• Instructions for the task:
Set out everything from the beginning of the data down to and including the line containing "Write: 1 h 10 min 46 s" as a numbered list, omitting blank lines and leaving out the pictures.
-- start Records shown --
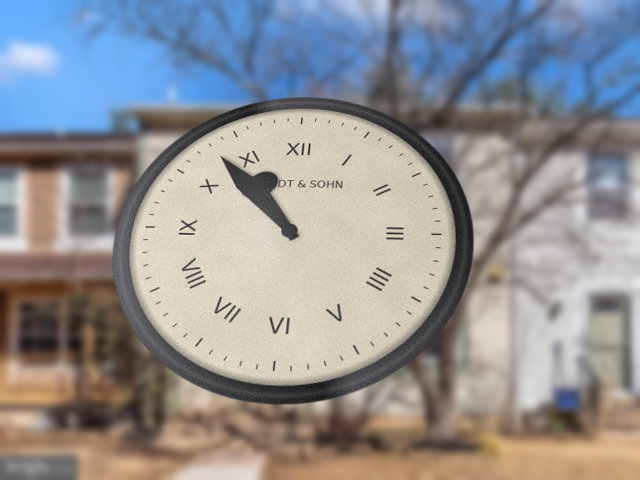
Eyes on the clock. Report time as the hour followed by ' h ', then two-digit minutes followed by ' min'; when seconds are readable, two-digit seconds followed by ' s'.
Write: 10 h 53 min
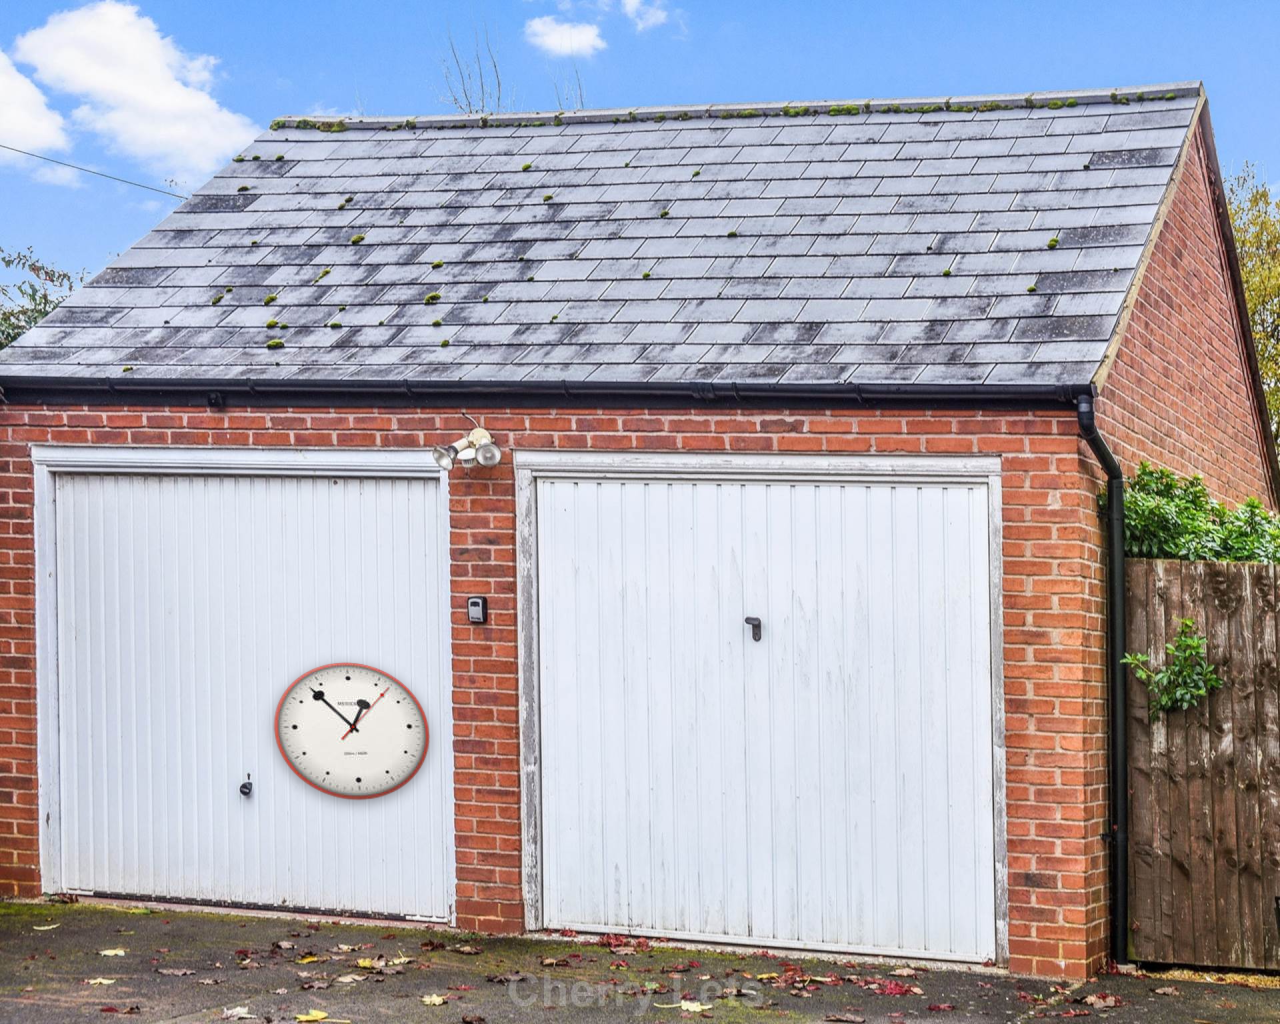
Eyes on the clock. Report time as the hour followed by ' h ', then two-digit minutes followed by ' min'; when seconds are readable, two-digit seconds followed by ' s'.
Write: 12 h 53 min 07 s
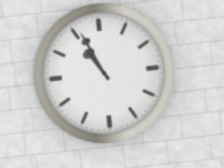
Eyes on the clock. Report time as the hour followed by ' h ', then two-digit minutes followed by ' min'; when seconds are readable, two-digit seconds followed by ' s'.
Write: 10 h 56 min
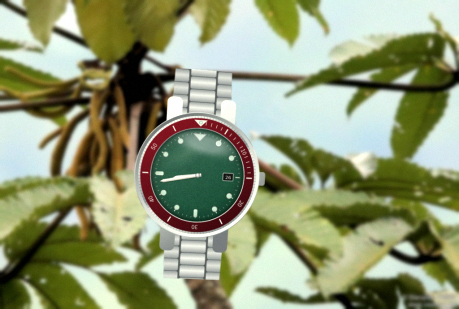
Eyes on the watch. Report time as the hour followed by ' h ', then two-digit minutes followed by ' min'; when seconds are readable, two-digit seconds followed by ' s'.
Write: 8 h 43 min
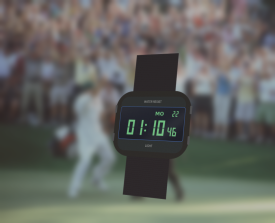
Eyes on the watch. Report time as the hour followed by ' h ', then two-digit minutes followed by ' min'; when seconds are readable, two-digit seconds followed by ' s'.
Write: 1 h 10 min 46 s
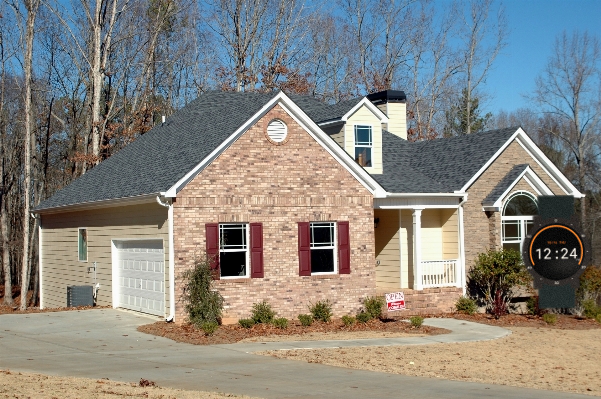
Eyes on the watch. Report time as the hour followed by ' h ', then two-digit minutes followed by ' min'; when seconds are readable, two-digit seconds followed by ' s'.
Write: 12 h 24 min
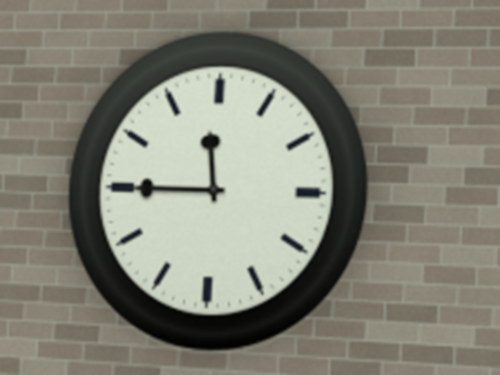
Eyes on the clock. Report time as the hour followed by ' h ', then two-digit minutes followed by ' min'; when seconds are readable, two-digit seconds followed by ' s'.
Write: 11 h 45 min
-- end Records shown --
• Answer to the problem:
1. Eyes on the clock. Report time as the hour followed by ' h ', then two-digit minutes followed by ' min'; when seconds are readable, two-digit seconds followed by ' s'.
2. Write: 10 h 53 min
3. Eyes on the clock. Report time as the hour followed by ' h ', then two-digit minutes followed by ' min'; when seconds are readable, two-digit seconds followed by ' s'.
4. Write: 12 h 53 min 07 s
5. Eyes on the clock. Report time as the hour followed by ' h ', then two-digit minutes followed by ' min'; when seconds are readable, two-digit seconds followed by ' s'.
6. Write: 10 h 56 min
7. Eyes on the watch. Report time as the hour followed by ' h ', then two-digit minutes followed by ' min'; when seconds are readable, two-digit seconds followed by ' s'.
8. Write: 8 h 43 min
9. Eyes on the watch. Report time as the hour followed by ' h ', then two-digit minutes followed by ' min'; when seconds are readable, two-digit seconds followed by ' s'.
10. Write: 1 h 10 min 46 s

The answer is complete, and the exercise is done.